Public lands advocates don’t believe such declarations. Utah is a booster of the fossil fuel industry, and with a Republican supermajority in power, they say state policies can change quickly. Utah’s lawsuit argued that the U.S. Constitution requires Washington to “dispose” of “unappropriated” BLM land, not give it to Utah. The advocates fear that could mean forcing its sale to the highest bidder.

On a blue-sky December morning, Peterson and Bloch walked with local activists through the sandy trails of Nine Mile Canyon, an example of the “unappropriated” public land Utah contests. Three hours south of Salt Lake City, its sandstone walls are so decorated with ancient petroglyphs and pictographs that it is known as the world’s longest outdoor art gallery. Above it sits the West Tavaputs Plateau, rich with gas reserves that conservationists worry could open up to more drilling.

Pam Miller, a retired anthropologist and college professor who has long advocated for protections for the canyon, stood at the shallow Rasmussen Cave and pointed to a petroglyph worn smooth by hand after hand touching it in hopes it would lead to fertility.

“For thousands of years, people lived here — people with different ways of life, hunter-gatherers and then farmers and then hunter-gathers again — and they just kept coming back and adding their own rock art and renewing the magic of the existing stuff,” Miller said. “I feel that when I come to the canyon.”
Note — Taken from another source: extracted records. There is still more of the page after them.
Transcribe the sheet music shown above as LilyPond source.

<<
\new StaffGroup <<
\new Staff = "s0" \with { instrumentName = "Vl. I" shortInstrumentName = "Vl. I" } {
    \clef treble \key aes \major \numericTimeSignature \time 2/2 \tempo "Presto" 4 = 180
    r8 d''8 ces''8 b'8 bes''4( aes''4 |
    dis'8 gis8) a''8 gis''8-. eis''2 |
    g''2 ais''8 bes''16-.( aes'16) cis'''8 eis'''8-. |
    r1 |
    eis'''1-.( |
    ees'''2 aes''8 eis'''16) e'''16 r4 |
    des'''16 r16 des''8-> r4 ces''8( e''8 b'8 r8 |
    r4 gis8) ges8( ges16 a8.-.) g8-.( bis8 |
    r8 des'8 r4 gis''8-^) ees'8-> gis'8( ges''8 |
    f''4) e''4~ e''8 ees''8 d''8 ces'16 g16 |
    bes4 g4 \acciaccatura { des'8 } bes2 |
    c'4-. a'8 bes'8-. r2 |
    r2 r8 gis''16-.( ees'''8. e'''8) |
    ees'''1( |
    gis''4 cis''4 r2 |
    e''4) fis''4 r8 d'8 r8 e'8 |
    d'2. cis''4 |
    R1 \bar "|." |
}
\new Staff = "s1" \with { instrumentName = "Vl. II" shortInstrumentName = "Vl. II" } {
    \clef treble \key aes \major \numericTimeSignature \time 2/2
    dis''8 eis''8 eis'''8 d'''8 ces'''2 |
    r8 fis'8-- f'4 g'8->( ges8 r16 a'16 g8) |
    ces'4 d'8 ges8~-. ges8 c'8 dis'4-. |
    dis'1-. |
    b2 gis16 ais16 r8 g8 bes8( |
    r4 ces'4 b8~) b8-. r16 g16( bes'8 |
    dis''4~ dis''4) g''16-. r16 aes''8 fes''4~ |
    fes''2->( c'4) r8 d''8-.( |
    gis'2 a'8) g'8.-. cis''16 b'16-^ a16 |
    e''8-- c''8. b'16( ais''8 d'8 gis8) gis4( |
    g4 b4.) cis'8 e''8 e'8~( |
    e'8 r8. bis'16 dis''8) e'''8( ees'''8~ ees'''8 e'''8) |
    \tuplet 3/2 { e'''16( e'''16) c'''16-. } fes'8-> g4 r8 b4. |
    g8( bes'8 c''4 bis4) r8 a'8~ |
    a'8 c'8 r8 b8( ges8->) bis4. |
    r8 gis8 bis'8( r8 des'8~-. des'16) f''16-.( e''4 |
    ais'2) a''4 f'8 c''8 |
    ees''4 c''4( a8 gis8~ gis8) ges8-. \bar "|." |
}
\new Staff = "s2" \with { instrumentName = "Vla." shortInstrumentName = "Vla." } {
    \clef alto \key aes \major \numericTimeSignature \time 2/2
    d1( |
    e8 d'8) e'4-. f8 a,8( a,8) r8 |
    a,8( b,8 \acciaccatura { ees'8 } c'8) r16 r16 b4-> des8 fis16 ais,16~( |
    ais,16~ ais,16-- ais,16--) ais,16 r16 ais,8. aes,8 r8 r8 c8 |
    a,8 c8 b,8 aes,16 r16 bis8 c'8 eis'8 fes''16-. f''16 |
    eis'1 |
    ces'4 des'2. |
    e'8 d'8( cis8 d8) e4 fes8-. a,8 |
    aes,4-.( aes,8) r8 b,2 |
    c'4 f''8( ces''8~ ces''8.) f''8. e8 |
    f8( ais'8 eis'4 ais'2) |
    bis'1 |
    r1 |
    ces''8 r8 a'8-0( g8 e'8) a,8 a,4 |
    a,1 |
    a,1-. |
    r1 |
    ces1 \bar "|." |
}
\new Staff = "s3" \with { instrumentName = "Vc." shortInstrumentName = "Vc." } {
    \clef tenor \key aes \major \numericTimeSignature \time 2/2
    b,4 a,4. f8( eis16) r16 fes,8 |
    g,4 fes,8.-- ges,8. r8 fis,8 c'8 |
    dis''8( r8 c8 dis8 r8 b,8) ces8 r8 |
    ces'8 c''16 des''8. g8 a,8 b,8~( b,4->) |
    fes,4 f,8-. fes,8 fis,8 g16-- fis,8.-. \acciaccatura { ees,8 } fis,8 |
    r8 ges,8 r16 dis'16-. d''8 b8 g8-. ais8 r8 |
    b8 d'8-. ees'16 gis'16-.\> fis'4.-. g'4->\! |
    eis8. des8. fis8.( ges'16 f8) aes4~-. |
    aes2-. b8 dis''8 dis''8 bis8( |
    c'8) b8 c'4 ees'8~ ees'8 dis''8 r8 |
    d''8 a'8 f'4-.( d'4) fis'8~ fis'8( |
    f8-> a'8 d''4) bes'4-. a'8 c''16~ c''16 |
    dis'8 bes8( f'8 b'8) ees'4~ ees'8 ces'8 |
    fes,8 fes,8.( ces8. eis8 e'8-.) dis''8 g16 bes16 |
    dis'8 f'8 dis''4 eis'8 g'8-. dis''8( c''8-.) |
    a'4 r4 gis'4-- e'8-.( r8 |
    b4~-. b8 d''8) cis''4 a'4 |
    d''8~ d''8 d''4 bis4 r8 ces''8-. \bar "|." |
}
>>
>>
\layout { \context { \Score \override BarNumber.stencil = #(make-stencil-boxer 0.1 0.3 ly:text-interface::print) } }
The wilderness alliance is no fan of the federal government’s land management. But its regulatory processes, requiring environmental reviews and extensive public comment, do not exist at the state level, Bloch said.

Dennis Willis, who worked for 35 years in rangeland health and recreation at the local BLM office, echoed the point. After a career that afforded him opportunities to discover ancient wooden tools and Indigenous rock art, he also is a canyon advocate.

“I don’t want to replace open public processes and rules that everybody plays by and the opportunity to appeal things,” Willis said as he hiked toward a cliff carved with images of humans, horses and mountain sheep. And while he’s “frequently disappointed” by the way the bureau carries out its mission, “the state is worse.”